### Your task
Search the material below for the word "中文激活版". Copy every line that has it.

### Given data
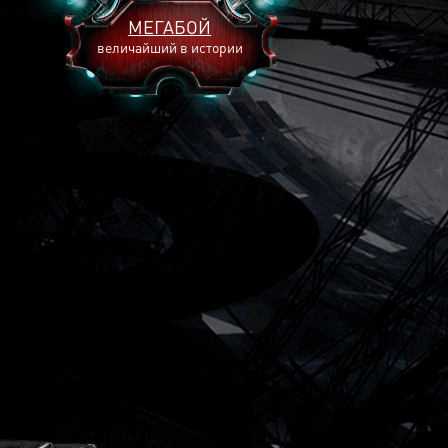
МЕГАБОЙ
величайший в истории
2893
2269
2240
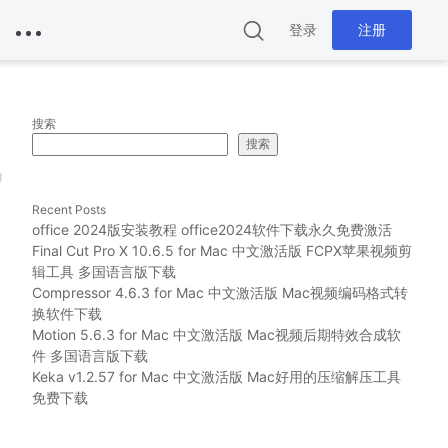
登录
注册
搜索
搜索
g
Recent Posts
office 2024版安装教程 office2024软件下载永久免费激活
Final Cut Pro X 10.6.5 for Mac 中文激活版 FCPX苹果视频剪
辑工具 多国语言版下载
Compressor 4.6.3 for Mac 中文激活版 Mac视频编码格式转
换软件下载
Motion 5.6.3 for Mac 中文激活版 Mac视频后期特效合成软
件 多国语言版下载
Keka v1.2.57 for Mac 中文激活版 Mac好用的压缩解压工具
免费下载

==

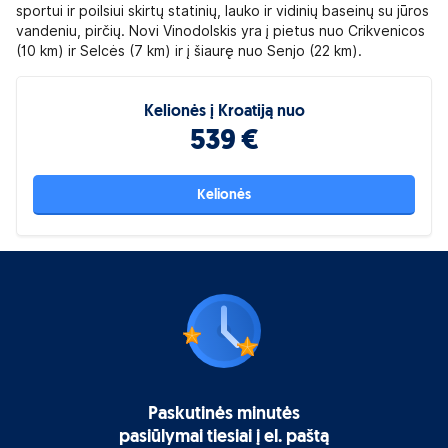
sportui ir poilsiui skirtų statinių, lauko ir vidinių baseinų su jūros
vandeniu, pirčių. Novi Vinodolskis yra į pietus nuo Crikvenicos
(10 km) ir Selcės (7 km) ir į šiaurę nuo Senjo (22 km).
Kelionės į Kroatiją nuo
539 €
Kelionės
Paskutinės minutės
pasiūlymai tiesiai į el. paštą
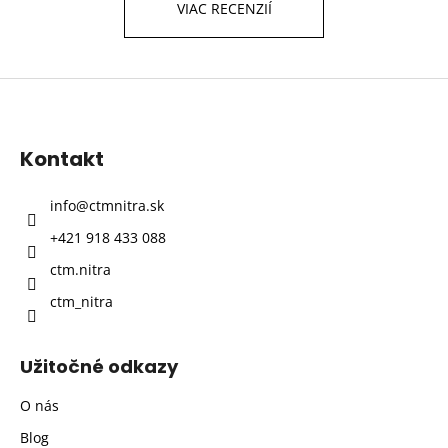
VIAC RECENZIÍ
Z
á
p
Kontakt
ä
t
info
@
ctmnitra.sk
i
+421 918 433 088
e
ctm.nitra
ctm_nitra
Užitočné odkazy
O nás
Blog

==

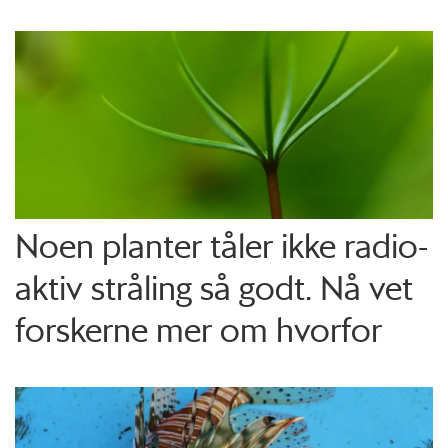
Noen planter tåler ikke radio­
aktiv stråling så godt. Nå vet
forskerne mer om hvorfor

### Finished exercise
Final Cut Pro X 10.6.5 for Mac 中文激活版 FCPX苹果视频剪
Compressor 4.6.3 for Mac 中文激活版 Mac视频编码格式转
Motion 5.6.3 for Mac 中文激活版 Mac视频后期特效合成软
Keka v1.2.57 for Mac 中文激活版 Mac好用的压缩解压工具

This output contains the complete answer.